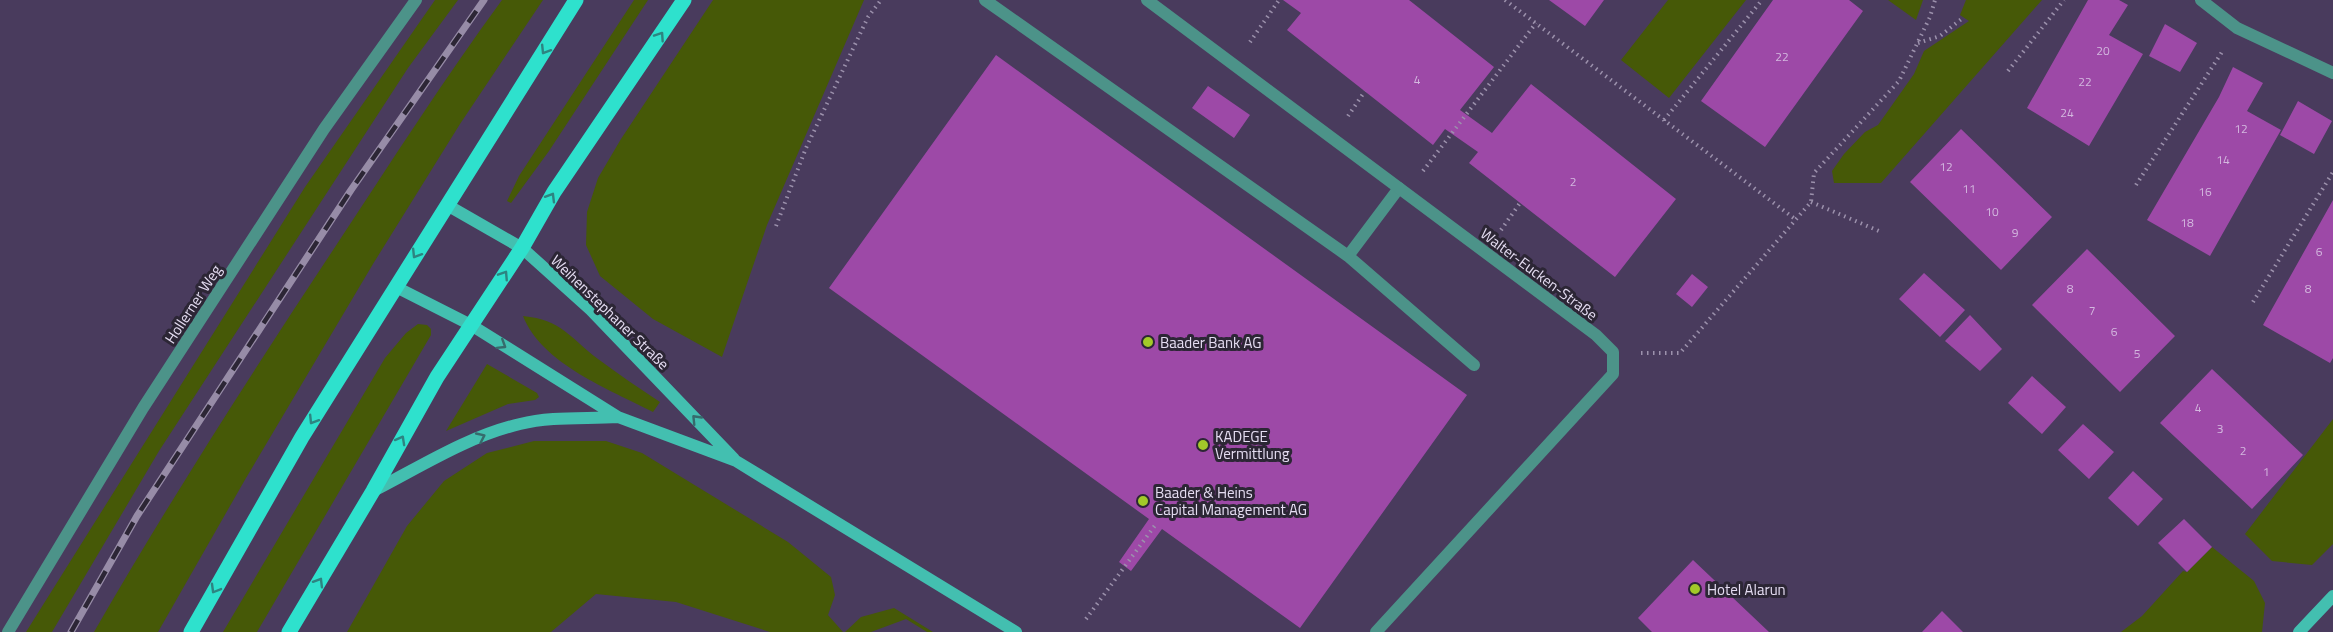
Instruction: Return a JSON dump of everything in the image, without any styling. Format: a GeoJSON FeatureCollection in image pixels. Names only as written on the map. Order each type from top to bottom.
{"type":"FeatureCollection","features":[{"type":"Feature","properties":{"kind":"main road"},"geometry":{"type":"LineString","coordinates":[[191,632],[302,437],[576,0]]}},
{"type":"Feature","properties":{"kind":"main road"},"geometry":{"type":"LineString","coordinates":[[289,632],[373,491],[437,377],[522,248],[554,192],[684,0]]}},
{"type":"Feature","properties":{"kind":"street","name":"Hollerner Weg"},"geometry":{"type":"LineString","coordinates":[[8,632],[143,408],[324,129],[416,0]]}},
{"type":"Feature","properties":{"kind":"street"},"geometry":{"type":"LineString","coordinates":[[985,0],[1348,256],[1474,364]]}},
{"type":"Feature","properties":{"kind":"street","name":"Walter-Eucken-Straße"},"geometry":{"type":"LineString","coordinates":[[1147,0],[1596,335],[1612,352]]}},
{"type":"Feature","properties":{"kind":"street"},"geometry":{"type":"LineString","coordinates":[[2201,0],[2237,28],[2333,73]]}},
{"type":"Feature","properties":{"kind":"street"},"geometry":{"type":"LineString","coordinates":[[1348,256],[1403,191]]}},
{"type":"Feature","properties":{"kind":"street","name":"Weihenstephaner Straße"},"geometry":{"type":"LineString","coordinates":[[447,205],[522,248],[591,310],[736,461]]}},
{"type":"Feature","properties":{"kind":"street","name":"Weihenstephaner Straße"},"geometry":{"type":"LineString","coordinates":[[396,287],[471,325],[618,417],[736,461],[1016,632]]}},
{"type":"Feature","properties":{"kind":"street"},"geometry":{"type":"LineString","coordinates":[[1376,632],[1613,374],[1612,352]]}},
{"type":"Feature","properties":{"kind":"street","name":"Weihenstephaner Straße"},"geometry":{"type":"LineString","coordinates":[[373,491],[487,433],[522,423],[550,419],[618,417]]}},
{"type":"Feature","properties":{"kind":"street"},"geometry":{"type":"LineString","coordinates":[[2299,632],[2333,596]]}},
{"type":"Feature","properties":{"kind":"path"},"geometry":{"type":"LineString","coordinates":[[776,226],[811,138],[868,17],[881,0]]}},
{"type":"Feature","properties":{"kind":"path"},"geometry":{"type":"LineString","coordinates":[[1234,65],[1279,0]]}},
{"type":"Feature","properties":{"kind":"path"},"geometry":{"type":"LineString","coordinates":[[1505,0],[1795,219]]}},
{"type":"Feature","properties":{"kind":"path"},"geometry":{"type":"LineString","coordinates":[[1664,120],[1762,0]]}},
{"type":"Feature","properties":{"kind":"path"},"geometry":{"type":"LineString","coordinates":[[1612,352],[1680,353],[1810,202],[1814,173],[1899,81],[1930,17],[1935,0]]}},
{"type":"Feature","properties":{"kind":"path"},"geometry":{"type":"LineString","coordinates":[[2008,71],[2064,0]]}},
{"type":"Feature","properties":{"kind":"path"},"geometry":{"type":"LineString","coordinates":[[1918,43],[1940,36],[1964,17]]}},
{"type":"Feature","properties":{"kind":"path"},"geometry":{"type":"LineString","coordinates":[[1403,191],[1536,23]]}},
{"type":"Feature","properties":{"kind":"path"},"geometry":{"type":"LineString","coordinates":[[2136,185],[2237,28]]}},
{"type":"Feature","properties":{"kind":"path"},"geometry":{"type":"LineString","coordinates":[[1361,97],[1365,91]]}},
{"type":"Feature","properties":{"kind":"path"},"geometry":{"type":"LineString","coordinates":[[2253,302],[2333,172]]}},
{"type":"Feature","properties":{"kind":"path"},"geometry":{"type":"LineString","coordinates":[[1810,202],[1879,231]]}},
{"type":"Feature","properties":{"kind":"path"},"geometry":{"type":"LineString","coordinates":[[1515,210],[1520,203]]}},
{"type":"Feature","properties":{"kind":"path"},"geometry":{"type":"LineString","coordinates":[[1086,620],[1156,524]]}},
{"type":"Feature","properties":{"kind":"green space"},"geometry":{"type":"Polygon","coordinates":[[[435,0],[458,0],[408,68],[159,451],[52,632],[26,632],[305,187],[435,0]]]}},
{"type":"Feature","properties":{"kind":"green space"},"geometry":{"type":"Polygon","coordinates":[[[502,0],[543,0],[460,124],[373,264],[158,632],[94,632],[182,485],[274,340],[418,121],[502,0]]]}},
{"type":"Feature","properties":{"kind":"green space"},"geometry":{"type":"Polygon","coordinates":[[[634,0],[648,0],[549,151],[511,203],[507,201],[519,176],[634,0]]]}},
{"type":"Feature","properties":{"kind":"green space"},"geometry":{"type":"Polygon","coordinates":[[[713,0],[864,0],[767,225],[722,357],[653,319],[600,276],[586,245],[587,212],[598,178],[621,139],[713,0]]]}},
{"type":"Feature","properties":{"kind":"green space"},"geometry":{"type":"Polygon","coordinates":[[[1668,0],[1746,0],[1669,98],[1621,60],[1668,0]]]}},
{"type":"Feature","properties":{"kind":"green space"},"geometry":{"type":"Polygon","coordinates":[[[1888,0],[1923,0],[1916,20],[1888,0]]]}},
{"type":"Feature","properties":{"kind":"green space"},"geometry":{"type":"Polygon","coordinates":[[[1966,0],[2042,0],[1881,183],[1834,183],[1832,171],[1844,154],[1865,132],[1878,125],[1914,74],[1924,51],[1969,21],[1960,15],[1966,0]]]}},
{"type":"Feature","properties":{"kind":"green space"},"geometry":{"type":"Polygon","coordinates":[[[523,316],[547,321],[564,331],[606,365],[660,402],[653,412],[579,373],[545,348],[532,333],[523,316]]]}},
{"type":"Feature","properties":{"kind":"green space"},"geometry":{"type":"Polygon","coordinates":[[[418,324],[427,325],[431,329],[431,335],[257,632],[223,632],[385,358],[406,333],[418,324]]]}},
{"type":"Feature","properties":{"kind":"green space"},"geometry":{"type":"Polygon","coordinates":[[[487,364],[537,393],[539,397],[535,400],[508,404],[446,431],[487,364]]]}},
{"type":"Feature","properties":{"kind":"green space"},"geometry":{"type":"Polygon","coordinates":[[[2333,419],[2333,544],[2312,565],[2272,561],[2245,534],[2333,419]]]}},
{"type":"Feature","properties":{"kind":"green space"},"geometry":{"type":"Polygon","coordinates":[[[534,441],[606,441],[642,453],[788,542],[831,577],[835,595],[828,615],[843,632],[770,632],[676,602],[596,594],[551,632],[347,632],[407,526],[444,481],[487,453],[534,441]]]}},
{"type":"Feature","properties":{"kind":"green space"},"geometry":{"type":"Polygon","coordinates":[[[2212,547],[2254,581],[2265,603],[2262,632],[2121,632],[2142,616],[2183,571],[2187,572],[2212,547]]]}},
{"type":"Feature","properties":{"kind":"green space"},"geometry":{"type":"Polygon","coordinates":[[[894,608],[933,632],[927,632],[906,619],[871,632],[845,632],[861,617],[894,608]]]}},
{"type":"Feature","properties":{"kind":"building"},"geometry":{"type":"Polygon","coordinates":[[[1283,0],[1409,0],[1494,67],[1460,110],[1492,133],[1531,84],[1676,199],[1615,277],[1469,163],[1478,152],[1445,129],[1433,145],[1287,30],[1301,13],[1283,0]]]}},
{"type":"Feature","properties":{"kind":"building"},"geometry":{"type":"Polygon","coordinates":[[[1549,0],[1604,0],[1585,26],[1549,0]]]}},
{"type":"Feature","properties":{"kind":"building"},"geometry":{"type":"Polygon","coordinates":[[[1773,0],[1849,0],[1863,11],[1765,147],[1701,101],[1773,0]]]}},
{"type":"Feature","properties":{"kind":"building"},"geometry":{"type":"Polygon","coordinates":[[[2088,0],[2119,0],[2128,5],[2109,35],[2143,54],[2089,146],[2027,108],[2088,0]]]}},
{"type":"Feature","properties":{"kind":"building"},"geometry":{"type":"Polygon","coordinates":[[[2165,24],[2197,43],[2180,72],[2149,56],[2165,24]]]}},
{"type":"Feature","properties":{"kind":"building","name":"Baader Bank AG"},"geometry":{"type":"Polygon","coordinates":[[[996,55],[1467,395],[1300,628],[1162,529],[1131,571],[1119,562],[1149,519],[829,288],[996,55]]]}},
{"type":"Feature","properties":{"kind":"building"},"geometry":{"type":"Polygon","coordinates":[[[2233,67],[2263,83],[2247,111],[2281,130],[2210,256],[2147,220],[2219,97],[2233,67]]]}},
{"type":"Feature","properties":{"kind":"building"},"geometry":{"type":"Polygon","coordinates":[[[1208,86],[1250,115],[1234,138],[1192,108],[1208,86]]]}},
{"type":"Feature","properties":{"kind":"building"},"geometry":{"type":"Polygon","coordinates":[[[2298,101],[2332,121],[2314,154],[2280,135],[2298,101]]]}},
{"type":"Feature","properties":{"kind":"building"},"geometry":{"type":"Polygon","coordinates":[[[1961,129],[2052,217],[2001,270],[1910,182],[1961,129]]]}},
{"type":"Feature","properties":{"kind":"building"},"geometry":{"type":"Polygon","coordinates":[[[2333,200],[2333,358],[2330,363],[2263,325],[2333,200]]]}},
{"type":"Feature","properties":{"kind":"building"},"geometry":{"type":"Polygon","coordinates":[[[2087,249],[2175,336],[2120,392],[2032,305],[2087,249]]]}},
{"type":"Feature","properties":{"kind":"building"},"geometry":{"type":"Polygon","coordinates":[[[1924,273],[1965,310],[1940,337],[1899,299],[1924,273]]]}},
{"type":"Feature","properties":{"kind":"building"},"geometry":{"type":"Polygon","coordinates":[[[1692,274],[1708,287],[1692,307],[1676,294],[1692,274]]]}},
{"type":"Feature","properties":{"kind":"building"},"geometry":{"type":"Polygon","coordinates":[[[1970,315],[2002,349],[1980,371],[1945,341],[1970,315]]]}},
{"type":"Feature","properties":{"kind":"building"},"geometry":{"type":"Polygon","coordinates":[[[2212,369],[2303,455],[2252,509],[2160,423],[2212,369]]]}},
{"type":"Feature","properties":{"kind":"building"},"geometry":{"type":"Polygon","coordinates":[[[2032,376],[2066,407],[2042,434],[2008,403],[2032,376]]]}},
{"type":"Feature","properties":{"kind":"building"},"geometry":{"type":"Polygon","coordinates":[[[2083,424],[2114,452],[2089,479],[2058,450],[2083,424]]]}},
{"type":"Feature","properties":{"kind":"building"},"geometry":{"type":"Polygon","coordinates":[[[2133,471],[2163,499],[2138,526],[2108,498],[2133,471]]]}},
{"type":"Feature","properties":{"kind":"building"},"geometry":{"type":"Polygon","coordinates":[[[2184,519],[2212,547],[2187,572],[2158,543],[2184,519]]]}},
{"type":"Feature","properties":{"kind":"building","name":"Hotel Alarun"},"geometry":{"type":"Polygon","coordinates":[[[1693,560],[1769,632],[1652,632],[1638,618],[1693,560]]]}},
{"type":"Feature","properties":{"kind":"building"},"geometry":{"type":"Polygon","coordinates":[[[1942,611],[1963,632],[1922,632],[1942,611]]]}},
{"type":"Feature","properties":{"kind":"railway"},"geometry":{"type":"LineString","coordinates":[[71,632],[137,516],[351,190],[484,0]]}},
{"type":"Feature","properties":{"kind":"place","name":"Baader Bank AG"},"geometry":{"type":"Point","coordinates":[1148,342]}},
{"type":"Feature","properties":{"kind":"place","name":"KADEGE Vermittlung"},"geometry":{"type":"Point","coordinates":[1203,445]}},
{"type":"Feature","properties":{"kind":"place","name":"Baader & Heins Capital Management AG"},"geometry":{"type":"Point","coordinates":[1143,501]}},
{"type":"Feature","properties":{"kind":"place","name":"Hotel Alarun"},"geometry":{"type":"Point","coordinates":[1695,589]}}]}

_Exercise brief_. Check each line of the records above for "place", and copy those that have it.

_Exercise solution_.
{"type":"Feature","properties":{"kind":"place","name":"Baader Bank AG"},"geometry":{"type":"Point","coordinates":[1148,342]}},
{"type":"Feature","properties":{"kind":"place","name":"KADEGE Vermittlung"},"geometry":{"type":"Point","coordinates":[1203,445]}},
{"type":"Feature","properties":{"kind":"place","name":"Baader & Heins Capital Management AG"},"geometry":{"type":"Point","coordinates":[1143,501]}},
{"type":"Feature","properties":{"kind":"place","name":"Hotel Alarun"},"geometry":{"type":"Point","coordinates":[1695,589]}}]}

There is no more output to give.